Mit Hilfe von 14 Emergenzfallen wurde vom 19.4.-7.7.1994 im Sihlwald bei Sihlbrugg ZH die Fliegenfauna (Diptera, Brachycera und Cyclorrhapha) aus Strünken von drei verschiedenen wichtigen Baumarten (Bergahorn, Buche und Fichte) und Zerfallsstufen (2, 5 bzw. >10 Jahre nach Holzernte) untersucht. In einem zweiten Teil des Versuches wurde auf verschiedenen Strukturen und totholzreichen Flächen zur Erfassung weiterer Arten der Kescher verwendet.
Mit den Fallen konnten 491 Individuen aus 83 Arten bzw. Gattungen bestimmt werden. Die häufigsten Arten waren Euthyneura gyllenhali , Rhamphomyia pilifer und die für Mitteleuropa zum ersten Mal festgestellte Coenosia sallae. Auffallend war der hohe Anteil der Familien Hybotidae, Empididae und Dolichopodidae, die durch ihre raptorische bzw. parasitische Lebensweise auch das Spektrum der Ernährungsweisen dominierten. Daneben konnten in nennenswertem Umfang nur saprophage Organismen, v.a. Rhagionidae und Stratiomyidae, identifiziert werden.

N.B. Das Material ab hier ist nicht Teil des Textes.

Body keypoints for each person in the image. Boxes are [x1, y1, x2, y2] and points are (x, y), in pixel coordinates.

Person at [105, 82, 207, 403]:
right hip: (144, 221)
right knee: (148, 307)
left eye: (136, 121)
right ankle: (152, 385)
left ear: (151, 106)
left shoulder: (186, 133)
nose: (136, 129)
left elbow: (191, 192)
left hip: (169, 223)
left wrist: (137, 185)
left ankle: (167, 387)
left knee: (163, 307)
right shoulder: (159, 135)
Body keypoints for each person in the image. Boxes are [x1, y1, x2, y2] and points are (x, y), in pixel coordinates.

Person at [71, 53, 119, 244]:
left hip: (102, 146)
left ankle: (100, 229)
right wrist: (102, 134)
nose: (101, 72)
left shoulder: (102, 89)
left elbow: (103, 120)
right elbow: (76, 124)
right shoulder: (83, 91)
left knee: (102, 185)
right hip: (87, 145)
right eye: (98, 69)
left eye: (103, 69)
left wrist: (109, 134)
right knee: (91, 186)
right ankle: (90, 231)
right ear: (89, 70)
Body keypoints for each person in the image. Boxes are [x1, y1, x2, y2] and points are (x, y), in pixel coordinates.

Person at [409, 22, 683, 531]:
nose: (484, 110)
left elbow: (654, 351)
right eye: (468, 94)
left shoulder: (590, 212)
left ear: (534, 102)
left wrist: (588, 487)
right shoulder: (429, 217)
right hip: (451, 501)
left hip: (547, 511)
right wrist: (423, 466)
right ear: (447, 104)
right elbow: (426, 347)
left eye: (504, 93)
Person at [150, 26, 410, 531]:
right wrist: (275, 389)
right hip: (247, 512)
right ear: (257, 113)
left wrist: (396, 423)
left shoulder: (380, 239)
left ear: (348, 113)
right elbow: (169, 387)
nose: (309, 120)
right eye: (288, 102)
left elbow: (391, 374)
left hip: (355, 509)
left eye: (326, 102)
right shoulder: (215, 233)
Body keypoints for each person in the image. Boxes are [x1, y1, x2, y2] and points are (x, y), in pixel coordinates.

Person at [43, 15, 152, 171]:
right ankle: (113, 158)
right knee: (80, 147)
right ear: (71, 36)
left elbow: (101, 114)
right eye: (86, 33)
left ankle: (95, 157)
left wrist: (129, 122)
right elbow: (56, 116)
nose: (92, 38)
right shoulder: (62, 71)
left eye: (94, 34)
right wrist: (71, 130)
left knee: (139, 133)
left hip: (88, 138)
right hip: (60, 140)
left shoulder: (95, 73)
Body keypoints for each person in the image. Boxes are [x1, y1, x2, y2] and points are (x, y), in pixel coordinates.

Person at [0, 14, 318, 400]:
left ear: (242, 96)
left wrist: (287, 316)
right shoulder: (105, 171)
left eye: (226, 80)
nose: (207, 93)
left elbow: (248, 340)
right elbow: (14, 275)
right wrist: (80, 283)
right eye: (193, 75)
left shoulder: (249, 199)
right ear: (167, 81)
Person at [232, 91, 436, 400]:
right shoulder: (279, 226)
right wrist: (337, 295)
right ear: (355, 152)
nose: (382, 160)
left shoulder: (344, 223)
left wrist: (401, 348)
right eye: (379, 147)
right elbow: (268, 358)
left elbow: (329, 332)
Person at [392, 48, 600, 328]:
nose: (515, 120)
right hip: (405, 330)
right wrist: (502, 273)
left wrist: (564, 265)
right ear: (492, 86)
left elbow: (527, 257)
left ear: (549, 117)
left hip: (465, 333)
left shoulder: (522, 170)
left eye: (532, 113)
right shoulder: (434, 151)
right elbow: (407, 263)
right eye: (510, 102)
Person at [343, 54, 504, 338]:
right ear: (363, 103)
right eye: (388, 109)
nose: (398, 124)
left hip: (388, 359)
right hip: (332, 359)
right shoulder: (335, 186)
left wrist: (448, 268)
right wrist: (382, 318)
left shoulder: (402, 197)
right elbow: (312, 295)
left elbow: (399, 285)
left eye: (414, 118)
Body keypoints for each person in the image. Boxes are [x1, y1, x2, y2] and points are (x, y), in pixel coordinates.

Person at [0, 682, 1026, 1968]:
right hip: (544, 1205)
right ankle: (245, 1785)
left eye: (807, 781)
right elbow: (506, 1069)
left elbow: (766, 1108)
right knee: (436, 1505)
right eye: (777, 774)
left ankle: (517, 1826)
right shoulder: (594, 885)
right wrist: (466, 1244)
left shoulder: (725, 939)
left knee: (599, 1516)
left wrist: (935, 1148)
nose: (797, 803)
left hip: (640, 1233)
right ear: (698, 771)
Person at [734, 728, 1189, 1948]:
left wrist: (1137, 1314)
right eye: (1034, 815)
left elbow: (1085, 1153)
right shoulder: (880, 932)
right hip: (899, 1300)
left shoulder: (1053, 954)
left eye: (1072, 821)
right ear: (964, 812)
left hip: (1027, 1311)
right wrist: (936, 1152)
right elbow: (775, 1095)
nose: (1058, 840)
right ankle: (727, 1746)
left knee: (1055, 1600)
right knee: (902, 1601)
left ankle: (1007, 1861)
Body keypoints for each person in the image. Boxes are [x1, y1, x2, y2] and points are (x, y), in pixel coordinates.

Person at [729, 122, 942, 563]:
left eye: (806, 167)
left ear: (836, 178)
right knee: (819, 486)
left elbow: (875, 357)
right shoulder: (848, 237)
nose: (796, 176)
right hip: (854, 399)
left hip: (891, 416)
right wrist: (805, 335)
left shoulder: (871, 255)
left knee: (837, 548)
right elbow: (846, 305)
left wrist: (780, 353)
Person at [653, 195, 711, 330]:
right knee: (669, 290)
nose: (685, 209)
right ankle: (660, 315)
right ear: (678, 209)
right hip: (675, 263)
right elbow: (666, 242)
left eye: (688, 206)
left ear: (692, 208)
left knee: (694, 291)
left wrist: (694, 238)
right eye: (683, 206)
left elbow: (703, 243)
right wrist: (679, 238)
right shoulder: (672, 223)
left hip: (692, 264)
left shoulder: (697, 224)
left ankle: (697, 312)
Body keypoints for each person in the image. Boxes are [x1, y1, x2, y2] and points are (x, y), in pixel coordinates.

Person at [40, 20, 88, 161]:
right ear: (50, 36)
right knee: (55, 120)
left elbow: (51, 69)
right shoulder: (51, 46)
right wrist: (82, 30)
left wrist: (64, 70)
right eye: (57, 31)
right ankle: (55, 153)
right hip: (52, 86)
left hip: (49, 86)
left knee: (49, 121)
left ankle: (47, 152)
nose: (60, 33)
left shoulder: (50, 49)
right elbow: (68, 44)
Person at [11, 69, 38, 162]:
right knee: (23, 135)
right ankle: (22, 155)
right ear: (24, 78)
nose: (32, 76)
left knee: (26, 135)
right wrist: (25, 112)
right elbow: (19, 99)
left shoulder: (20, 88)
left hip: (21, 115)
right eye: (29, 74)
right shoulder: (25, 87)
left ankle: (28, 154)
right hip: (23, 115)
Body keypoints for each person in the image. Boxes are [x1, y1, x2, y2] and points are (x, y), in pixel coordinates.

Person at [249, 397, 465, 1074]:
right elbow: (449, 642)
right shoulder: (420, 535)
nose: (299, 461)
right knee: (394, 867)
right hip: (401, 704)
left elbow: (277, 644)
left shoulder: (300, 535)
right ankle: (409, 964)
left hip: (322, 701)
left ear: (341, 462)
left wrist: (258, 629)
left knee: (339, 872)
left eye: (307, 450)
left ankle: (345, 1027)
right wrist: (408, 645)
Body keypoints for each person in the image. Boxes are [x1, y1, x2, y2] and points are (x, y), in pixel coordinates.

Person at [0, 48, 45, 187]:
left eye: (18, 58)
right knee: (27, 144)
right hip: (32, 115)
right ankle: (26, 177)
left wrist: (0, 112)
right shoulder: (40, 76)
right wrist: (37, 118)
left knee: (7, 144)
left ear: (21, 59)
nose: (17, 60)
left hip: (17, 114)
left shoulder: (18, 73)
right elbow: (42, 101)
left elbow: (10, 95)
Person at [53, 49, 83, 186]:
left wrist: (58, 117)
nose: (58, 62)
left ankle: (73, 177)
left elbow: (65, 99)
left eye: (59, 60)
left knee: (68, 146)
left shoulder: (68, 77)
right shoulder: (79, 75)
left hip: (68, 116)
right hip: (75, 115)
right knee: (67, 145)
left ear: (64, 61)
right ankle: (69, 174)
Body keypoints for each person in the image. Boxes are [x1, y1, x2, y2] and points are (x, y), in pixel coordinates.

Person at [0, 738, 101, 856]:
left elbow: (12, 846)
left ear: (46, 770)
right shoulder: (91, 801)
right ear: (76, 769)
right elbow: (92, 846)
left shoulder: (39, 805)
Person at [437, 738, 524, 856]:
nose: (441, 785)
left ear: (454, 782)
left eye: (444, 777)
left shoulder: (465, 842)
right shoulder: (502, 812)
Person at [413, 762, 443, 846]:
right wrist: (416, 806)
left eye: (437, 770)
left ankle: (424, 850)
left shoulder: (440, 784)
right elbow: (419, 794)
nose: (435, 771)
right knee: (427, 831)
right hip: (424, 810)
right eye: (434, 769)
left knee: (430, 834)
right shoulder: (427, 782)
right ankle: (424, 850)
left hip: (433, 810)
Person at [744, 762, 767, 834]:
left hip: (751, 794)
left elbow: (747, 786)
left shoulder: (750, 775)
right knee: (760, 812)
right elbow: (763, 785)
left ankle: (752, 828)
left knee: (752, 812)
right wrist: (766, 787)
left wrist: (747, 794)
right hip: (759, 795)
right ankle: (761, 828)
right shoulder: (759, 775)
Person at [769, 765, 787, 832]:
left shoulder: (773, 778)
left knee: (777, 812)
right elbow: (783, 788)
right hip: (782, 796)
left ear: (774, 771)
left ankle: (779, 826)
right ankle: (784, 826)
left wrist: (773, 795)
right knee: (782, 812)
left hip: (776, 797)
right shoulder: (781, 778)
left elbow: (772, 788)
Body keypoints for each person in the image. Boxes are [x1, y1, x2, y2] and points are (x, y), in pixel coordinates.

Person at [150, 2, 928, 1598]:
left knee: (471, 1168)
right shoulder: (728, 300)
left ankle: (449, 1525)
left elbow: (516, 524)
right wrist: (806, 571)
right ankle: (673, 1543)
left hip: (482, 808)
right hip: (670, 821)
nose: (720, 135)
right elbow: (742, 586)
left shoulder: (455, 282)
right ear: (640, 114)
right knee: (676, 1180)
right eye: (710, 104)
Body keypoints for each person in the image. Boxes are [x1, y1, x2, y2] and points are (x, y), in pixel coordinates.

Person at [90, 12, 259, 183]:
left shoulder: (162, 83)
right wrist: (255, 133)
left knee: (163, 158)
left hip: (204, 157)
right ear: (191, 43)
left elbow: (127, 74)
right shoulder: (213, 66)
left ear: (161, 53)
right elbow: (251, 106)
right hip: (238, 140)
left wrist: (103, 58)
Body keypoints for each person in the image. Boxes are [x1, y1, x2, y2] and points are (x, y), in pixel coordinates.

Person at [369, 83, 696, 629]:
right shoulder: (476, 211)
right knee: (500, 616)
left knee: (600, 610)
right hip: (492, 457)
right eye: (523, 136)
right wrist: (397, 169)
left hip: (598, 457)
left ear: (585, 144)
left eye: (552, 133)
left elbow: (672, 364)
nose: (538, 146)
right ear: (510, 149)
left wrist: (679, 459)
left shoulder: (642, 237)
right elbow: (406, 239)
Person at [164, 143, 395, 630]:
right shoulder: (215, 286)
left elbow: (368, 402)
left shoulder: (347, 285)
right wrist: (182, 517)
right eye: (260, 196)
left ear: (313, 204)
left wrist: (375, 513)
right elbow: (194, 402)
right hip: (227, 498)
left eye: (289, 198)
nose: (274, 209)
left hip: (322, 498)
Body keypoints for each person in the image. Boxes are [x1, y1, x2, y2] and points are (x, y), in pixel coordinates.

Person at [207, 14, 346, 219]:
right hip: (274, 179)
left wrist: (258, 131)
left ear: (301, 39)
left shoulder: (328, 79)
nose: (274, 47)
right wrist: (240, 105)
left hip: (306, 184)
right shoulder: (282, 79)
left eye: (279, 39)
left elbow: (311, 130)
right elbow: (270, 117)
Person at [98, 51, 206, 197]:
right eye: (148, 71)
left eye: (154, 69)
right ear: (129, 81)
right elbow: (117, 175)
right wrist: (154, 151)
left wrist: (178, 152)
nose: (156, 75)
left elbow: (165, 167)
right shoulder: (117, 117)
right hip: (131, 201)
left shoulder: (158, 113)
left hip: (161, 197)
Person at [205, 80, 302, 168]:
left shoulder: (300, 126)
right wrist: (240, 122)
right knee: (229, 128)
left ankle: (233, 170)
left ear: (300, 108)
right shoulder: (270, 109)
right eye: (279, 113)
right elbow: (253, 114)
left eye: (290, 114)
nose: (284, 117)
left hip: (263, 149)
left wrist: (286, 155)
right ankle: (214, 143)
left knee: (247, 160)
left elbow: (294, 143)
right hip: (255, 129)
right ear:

Der Vergleich der Baumstrünke ergab, dass es weniger darauf ankommt, um welche Baumart es sich handelte, als vielmehr wie weit der Zerfall fortgeschritten war. Lediglich zu Beginn der Kolonisation waren die Faunenkompositionen stark voneinander verschieden. Je weiter das Holz abgebaut war, desto kleiner wurden diese Unterschiede. Stärker zersetzte Strünke mit einem reichen Nischenangebot wiesen eine arten- und individuenreichere Insektengilde auf als solche, die frisch gefällt wurden. Die Arten waren meist nicht auf eine Baumart beschränkt sondern nutzten v.a. mittlere bis ältere Strünke.
Die Kescherfänge waren wenig spezifisch und wiesen einen hohen Anteil an Arten auf, die nicht auf Totholz angewiesen sind. Es wurden 624 Exemplare bestimmt, die aus 122 Taxa stammten, von denen nur 47.5 % auf Totholz spezialisiert waren. Auch mit dieser Methode konnte die Dominanz der Empidoidea bestätigt werden. Diese Ergebnisse waren aber kaum mit den Fallenresultaten vergleichbar.
Die angewendeten Fangmethoden und die Bedeutung von Totholz für xylobionte Arthropoden werden diskutiert.
ALBRECHT, L. (1991): Die Bedeutung des toten Holzes im Wald. Forstw. Centralblatt 110: 106-113.
BÄCHLI, G. & H. BURLA (1985): Diptera: Drosophilidae. Insecta Helvetica Fauna 7. 116 pp.